[Resolved] Add a constraint for null values (that occur together)

Let’s use this topic to discuss this Q from @yuntien.lee:

Can you also advise how to set constraints e.g. if AdmitType is null then AdmitDate is null?

Hi @yuntien.lee I started this thread to specifically advise you on this custom constraint. To make sure we provide the right guidance, I would like to clarify one case:

You mention that if AdmitType is null then AdmitDate must also be null. Does this inverse logic also apply – if AdmitType is NOT null then AdmitDate must also be NOT null?

I am also curious if this type of logic is only present for AdmitType and AdmitDate columns or whether you have other instances of very similar logic (all values must be null together, or not at all) for different groups of columns in your dataset?

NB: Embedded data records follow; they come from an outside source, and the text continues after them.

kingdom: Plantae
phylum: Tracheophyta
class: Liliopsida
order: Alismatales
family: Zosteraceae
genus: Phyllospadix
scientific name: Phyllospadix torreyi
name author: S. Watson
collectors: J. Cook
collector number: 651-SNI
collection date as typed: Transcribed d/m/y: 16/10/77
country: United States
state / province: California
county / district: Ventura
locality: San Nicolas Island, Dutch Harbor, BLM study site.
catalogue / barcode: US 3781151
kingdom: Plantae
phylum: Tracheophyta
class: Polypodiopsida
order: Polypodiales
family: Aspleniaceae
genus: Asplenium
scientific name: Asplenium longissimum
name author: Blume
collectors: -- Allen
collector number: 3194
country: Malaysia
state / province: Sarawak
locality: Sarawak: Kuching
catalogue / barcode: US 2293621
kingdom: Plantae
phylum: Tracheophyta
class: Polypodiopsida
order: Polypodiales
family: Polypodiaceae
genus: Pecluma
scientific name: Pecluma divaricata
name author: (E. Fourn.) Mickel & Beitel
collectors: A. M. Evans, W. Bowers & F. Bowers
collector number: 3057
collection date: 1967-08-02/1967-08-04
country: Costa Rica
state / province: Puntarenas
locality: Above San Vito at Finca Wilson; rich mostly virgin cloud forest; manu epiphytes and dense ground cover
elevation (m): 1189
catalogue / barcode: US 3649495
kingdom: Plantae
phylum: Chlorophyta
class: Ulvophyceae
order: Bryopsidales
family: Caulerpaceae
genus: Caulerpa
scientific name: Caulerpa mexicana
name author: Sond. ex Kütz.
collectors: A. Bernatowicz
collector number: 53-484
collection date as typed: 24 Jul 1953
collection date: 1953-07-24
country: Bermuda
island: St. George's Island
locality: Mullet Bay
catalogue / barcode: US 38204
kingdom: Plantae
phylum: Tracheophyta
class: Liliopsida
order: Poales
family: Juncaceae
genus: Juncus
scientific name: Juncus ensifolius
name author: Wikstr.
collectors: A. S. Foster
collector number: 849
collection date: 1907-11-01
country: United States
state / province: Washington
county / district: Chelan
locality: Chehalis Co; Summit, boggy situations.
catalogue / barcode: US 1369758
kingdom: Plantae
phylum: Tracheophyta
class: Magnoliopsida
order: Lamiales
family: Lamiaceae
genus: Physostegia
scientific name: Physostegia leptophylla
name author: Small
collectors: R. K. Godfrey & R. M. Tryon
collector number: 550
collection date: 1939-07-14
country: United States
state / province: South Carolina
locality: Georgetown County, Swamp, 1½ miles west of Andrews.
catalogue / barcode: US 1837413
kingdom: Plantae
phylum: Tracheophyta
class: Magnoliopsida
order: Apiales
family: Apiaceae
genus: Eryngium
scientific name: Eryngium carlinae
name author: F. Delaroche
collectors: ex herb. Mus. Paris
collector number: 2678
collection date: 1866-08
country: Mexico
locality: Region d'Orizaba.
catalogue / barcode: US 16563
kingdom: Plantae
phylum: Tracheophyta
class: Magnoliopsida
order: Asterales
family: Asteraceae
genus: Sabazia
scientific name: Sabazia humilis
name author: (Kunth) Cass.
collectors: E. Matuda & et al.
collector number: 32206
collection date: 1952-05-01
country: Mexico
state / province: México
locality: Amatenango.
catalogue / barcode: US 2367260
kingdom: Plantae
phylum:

No, the inverse does not apply, ie if AdmitType is NOT null then AdmitDate can sometimes be NULL due to data quality, but in the source data there are certain rows with AdmitType null but AdmitDate NOT null so we cleaned the data for that.
Also the same rule applies for, if DischargeStatus is null then DischDate will be null.

Got it. So to generalize this a bit, would it be fair to say: Whatever combinations of null values appear in the real data should be the only combinations that appear in the synthetic data?

So for the AdmitType, AdmitDate columns, only 3 of the 4 possible combinations are allowed:

AdmitType AdmitDate
Not Null Not Null
Not Null Null
Null Null

Yes that should be correct according to our understanding.

Following up on this thread: We added the FixedNullCombinations constraint in version 0.28.0. This constraint is able to accomplish the logic, so I’m marking this thread as resolved.